(01-02-2016 12:01 PM)grol Wrote: (01-02-2016 11:53 AM)GoodOwl Wrote: Most inner moons in the solar system keep one face pointed toward their central planet...
Why do most moons keep one face pointed toward their central planet?
It's called tidal Locking:
Tidal locking explanation
Tidal locking (also called gravitational locking or captured rotation) occurs when the gravitational gradient makes one hemisphere of a revolving astronomical body constantly face the partner body. This effect is known as synchronous rotation. A tidally locked body takes just as long to rotate around its own axis as it does to revolve around its partner. For example, the same side of the Moon always faces the Earth. Usually, only the satellite is tidally locked to the larger body. However, if both the mass difference between the two bodies and the distance between them are relatively small, each may be tidally locked to the other; this is the case for Pluto and Charon.
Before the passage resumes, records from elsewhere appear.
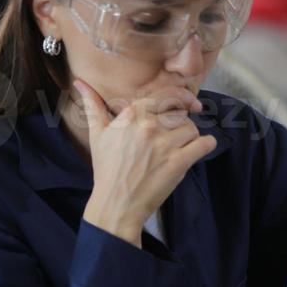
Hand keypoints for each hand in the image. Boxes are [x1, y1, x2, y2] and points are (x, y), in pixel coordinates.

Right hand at [75, 79, 217, 246]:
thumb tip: (80, 82)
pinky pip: (204, 144)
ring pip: (192, 127)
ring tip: (181, 147)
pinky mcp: (178, 163)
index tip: (187, 103)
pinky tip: (200, 149)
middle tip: (178, 132)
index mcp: (131, 116)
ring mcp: (164, 145)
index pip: (164, 94)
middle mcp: (148, 127)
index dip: (180, 96)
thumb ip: (93, 105)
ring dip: (191, 136)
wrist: (116, 204)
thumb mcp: (97, 134)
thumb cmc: (106, 169)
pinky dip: (206, 145)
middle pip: (180, 111)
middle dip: (181, 121)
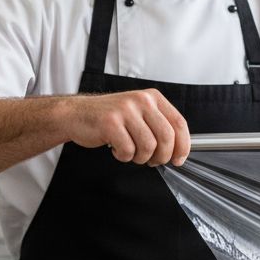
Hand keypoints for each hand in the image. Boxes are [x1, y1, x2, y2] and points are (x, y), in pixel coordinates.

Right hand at [65, 89, 190, 165]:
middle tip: (152, 161)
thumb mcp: (139, 114)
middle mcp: (141, 100)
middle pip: (166, 137)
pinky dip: (124, 156)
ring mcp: (125, 110)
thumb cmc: (110, 118)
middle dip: (162, 156)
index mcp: (152, 97)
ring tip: (131, 153)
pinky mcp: (110, 123)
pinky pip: (128, 150)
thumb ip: (159, 126)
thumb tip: (179, 150)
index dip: (182, 146)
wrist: (77, 114)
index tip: (179, 159)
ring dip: (140, 158)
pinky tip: (116, 149)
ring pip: (148, 146)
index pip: (179, 123)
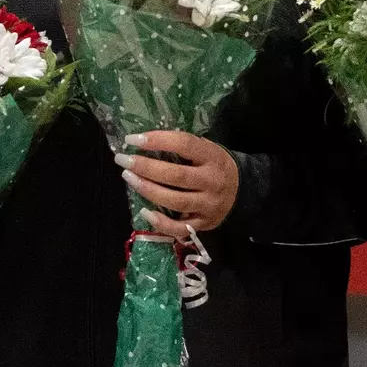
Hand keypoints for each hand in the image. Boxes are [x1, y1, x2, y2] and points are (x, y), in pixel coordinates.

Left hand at [116, 130, 239, 236]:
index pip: (184, 144)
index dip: (157, 140)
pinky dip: (160, 222)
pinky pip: (179, 228)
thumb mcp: (208, 149)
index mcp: (213, 157)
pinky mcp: (204, 224)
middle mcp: (212, 181)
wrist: (244, 191)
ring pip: (175, 201)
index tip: (133, 139)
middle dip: (145, 167)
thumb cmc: (216, 165)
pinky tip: (144, 211)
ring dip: (147, 190)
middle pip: (176, 175)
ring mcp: (208, 205)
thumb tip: (147, 141)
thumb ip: (185, 147)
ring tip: (128, 178)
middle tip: (123, 159)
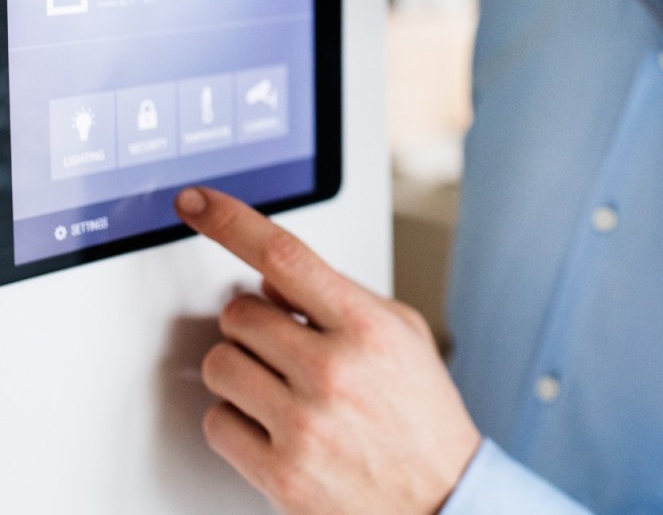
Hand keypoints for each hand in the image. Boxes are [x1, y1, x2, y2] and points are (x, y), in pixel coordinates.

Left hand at [175, 186, 481, 514]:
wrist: (440, 499)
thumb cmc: (421, 411)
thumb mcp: (401, 330)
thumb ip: (339, 294)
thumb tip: (272, 278)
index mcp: (365, 326)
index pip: (283, 254)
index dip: (230, 220)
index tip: (196, 203)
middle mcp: (332, 370)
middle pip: (239, 312)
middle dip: (251, 320)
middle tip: (280, 340)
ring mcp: (303, 424)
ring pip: (220, 364)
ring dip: (239, 366)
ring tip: (276, 382)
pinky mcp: (280, 474)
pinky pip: (217, 423)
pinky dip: (234, 417)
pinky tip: (270, 419)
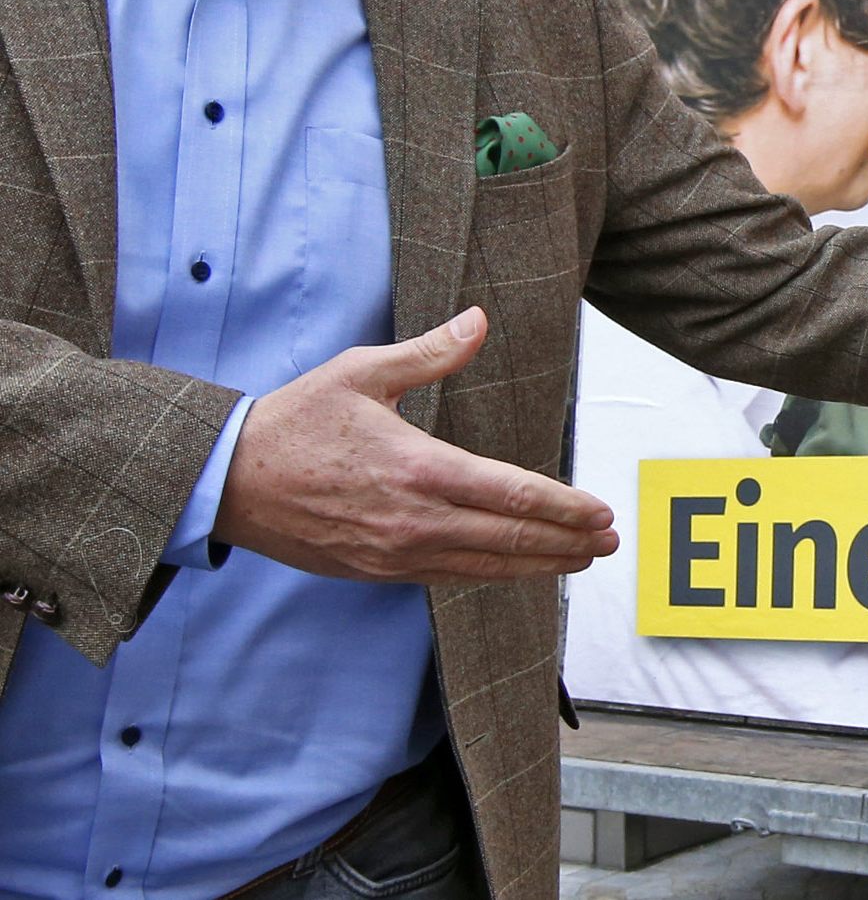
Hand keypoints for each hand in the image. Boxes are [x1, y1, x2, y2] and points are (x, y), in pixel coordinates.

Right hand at [214, 308, 618, 582]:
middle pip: (509, 538)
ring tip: (580, 560)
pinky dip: (491, 575)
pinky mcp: (376, 571)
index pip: (511, 494)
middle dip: (567, 542)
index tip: (599, 512)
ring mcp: (394, 553)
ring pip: (484, 567)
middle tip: (609, 541)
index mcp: (418, 469)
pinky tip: (516, 570)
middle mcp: (414, 520)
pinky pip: (448, 579)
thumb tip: (479, 320)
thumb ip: (430, 352)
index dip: (563, 507)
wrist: (226, 481)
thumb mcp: (361, 372)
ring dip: (538, 566)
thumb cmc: (296, 421)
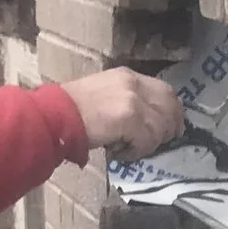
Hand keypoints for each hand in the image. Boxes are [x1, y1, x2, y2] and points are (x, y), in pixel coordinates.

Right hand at [60, 68, 185, 160]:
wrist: (55, 115)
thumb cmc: (72, 109)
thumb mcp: (104, 93)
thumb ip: (128, 100)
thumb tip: (149, 119)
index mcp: (128, 76)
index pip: (165, 90)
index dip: (173, 110)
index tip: (172, 127)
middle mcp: (134, 84)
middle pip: (169, 107)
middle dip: (169, 128)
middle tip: (157, 143)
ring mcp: (134, 100)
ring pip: (160, 128)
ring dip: (148, 144)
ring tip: (128, 148)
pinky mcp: (130, 118)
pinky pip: (147, 141)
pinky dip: (136, 152)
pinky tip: (121, 152)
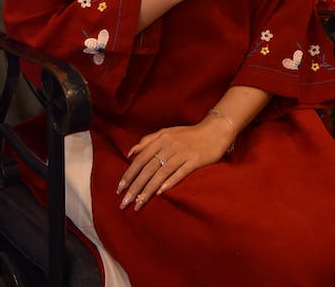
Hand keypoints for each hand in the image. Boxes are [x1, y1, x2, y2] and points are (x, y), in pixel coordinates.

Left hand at [116, 116, 233, 210]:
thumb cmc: (189, 134)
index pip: (140, 158)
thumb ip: (148, 141)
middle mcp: (170, 145)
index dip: (129, 173)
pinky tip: (160, 193)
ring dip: (148, 190)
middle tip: (124, 202)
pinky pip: (180, 173)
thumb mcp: (167, 132)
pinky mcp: (195, 160)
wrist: (215, 131)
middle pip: (148, 168)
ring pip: (161, 173)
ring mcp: (182, 153)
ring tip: (138, 203)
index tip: (119, 188)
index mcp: (161, 138)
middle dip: (135, 186)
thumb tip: (131, 152)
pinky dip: (169, 182)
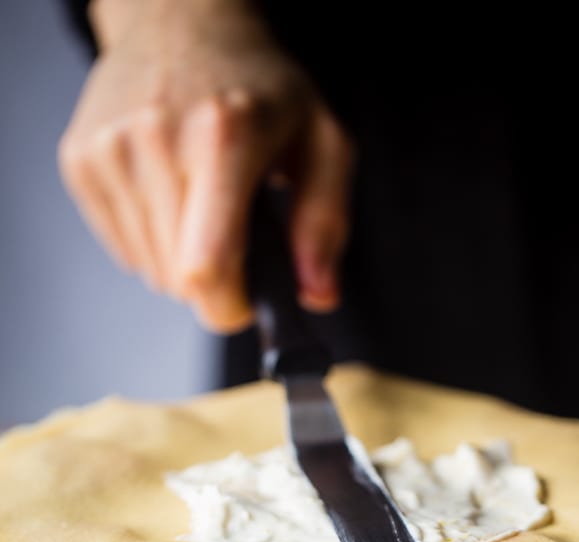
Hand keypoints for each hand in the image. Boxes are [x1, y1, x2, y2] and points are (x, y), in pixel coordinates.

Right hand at [58, 0, 354, 331]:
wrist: (184, 24)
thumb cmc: (259, 89)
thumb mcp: (323, 144)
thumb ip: (326, 224)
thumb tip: (317, 294)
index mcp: (223, 137)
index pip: (206, 268)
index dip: (230, 306)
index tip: (248, 299)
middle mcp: (156, 138)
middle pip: (178, 280)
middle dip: (215, 279)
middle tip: (235, 231)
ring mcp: (109, 149)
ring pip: (150, 271)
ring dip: (182, 259)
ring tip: (202, 204)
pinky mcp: (80, 161)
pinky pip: (123, 250)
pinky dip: (152, 241)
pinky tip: (170, 195)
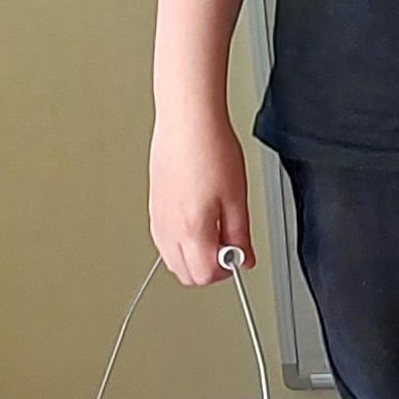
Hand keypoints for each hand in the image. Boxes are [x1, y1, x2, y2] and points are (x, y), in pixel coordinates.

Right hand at [149, 102, 255, 286]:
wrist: (187, 123)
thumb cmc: (211, 150)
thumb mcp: (237, 198)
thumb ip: (240, 234)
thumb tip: (245, 258)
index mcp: (191, 229)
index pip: (205, 274)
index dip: (226, 271)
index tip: (238, 257)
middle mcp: (168, 228)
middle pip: (185, 274)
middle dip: (209, 270)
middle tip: (229, 248)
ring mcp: (157, 219)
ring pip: (171, 260)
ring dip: (193, 258)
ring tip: (215, 233)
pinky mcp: (153, 207)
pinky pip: (163, 241)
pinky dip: (180, 244)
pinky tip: (198, 224)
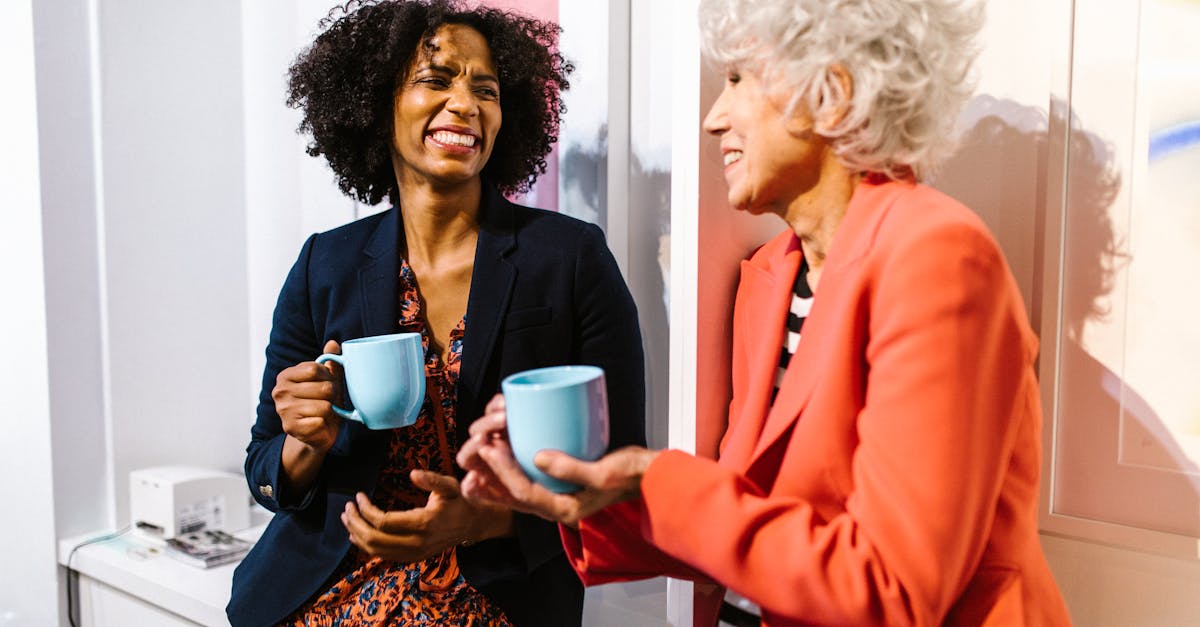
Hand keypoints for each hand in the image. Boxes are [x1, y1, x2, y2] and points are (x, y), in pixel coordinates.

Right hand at [273, 339, 343, 452]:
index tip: (328, 383)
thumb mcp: (328, 380)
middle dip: (333, 396)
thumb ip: (330, 362)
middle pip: (323, 387)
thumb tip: (333, 343)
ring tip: (324, 413)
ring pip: (324, 406)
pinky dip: (325, 424)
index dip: (329, 376)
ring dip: (330, 411)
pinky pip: (321, 421)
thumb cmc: (322, 402)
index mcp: (286, 376)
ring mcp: (283, 410)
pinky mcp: (290, 427)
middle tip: (328, 401)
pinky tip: (318, 424)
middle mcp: (280, 391)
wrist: (317, 433)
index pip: (315, 368)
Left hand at [341, 470, 512, 562]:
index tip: (359, 495)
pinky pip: (383, 556)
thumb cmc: (459, 501)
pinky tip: (357, 535)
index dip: (366, 509)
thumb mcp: (449, 485)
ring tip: (348, 518)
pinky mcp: (412, 557)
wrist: (472, 524)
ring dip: (357, 535)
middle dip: (356, 523)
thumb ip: (431, 479)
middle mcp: (417, 543)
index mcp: (424, 523)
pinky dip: (367, 547)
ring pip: (376, 551)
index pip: (383, 521)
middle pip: (374, 539)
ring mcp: (414, 553)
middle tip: (348, 507)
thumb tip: (413, 473)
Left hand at [458, 394, 658, 526]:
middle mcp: (556, 504)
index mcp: (564, 509)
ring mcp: (558, 493)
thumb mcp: (605, 474)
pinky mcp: (561, 480)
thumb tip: (538, 456)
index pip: (524, 492)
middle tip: (474, 448)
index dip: (503, 470)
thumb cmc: (632, 476)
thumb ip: (572, 468)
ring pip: (516, 487)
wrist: (650, 478)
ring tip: (478, 449)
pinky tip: (500, 447)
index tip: (489, 447)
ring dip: (495, 470)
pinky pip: (528, 477)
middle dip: (490, 472)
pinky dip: (511, 465)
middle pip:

This effect is employed to stabilize some artificial satellites....
below from: Answers.com
Best Answer: This is actually the case for nearly all moons of the solar system of any significant size.
The reason for tidal locking is that gravity is significantly non-uniform across the target body (moon). The nearest part of the moon (not necessarily Earth's moon) is closer to its host planet than the farther side of the moon, and thus the nearest part of the moon experiences a greater gravitational force per unit mass. As the moon responds to the associated gravitational fields, the near side leads and the far side lags, and the entire moon stretches out as a whole. This distorts the shape of the moon along the line from planet to moon.
If enabled to swing like a pendulum, which it initially will be, a distorted moon will have its equilibrium position when the stretching line is in line with the line to the planet. Torque from the gravitational forces on this warped moon will restore it to this equilibrium position. This is where the moon will settle once the initial rotational energy dissipates internally as tidal heating. Anytime the moon swings out of this equilibrium position, a new set of tidal stresses squish and squash it, converting the rotational energy into thermal energy. The ultimate ending is that the bodies become tidally locked to one another. Usually, the satellite body tidally locks LONG BEFORE the host body does.
The sun is so far away that its gravitational forces are so uniform that the tidal influence is insignificant on the moon's motion. Earth's tidal influence is a lot more important.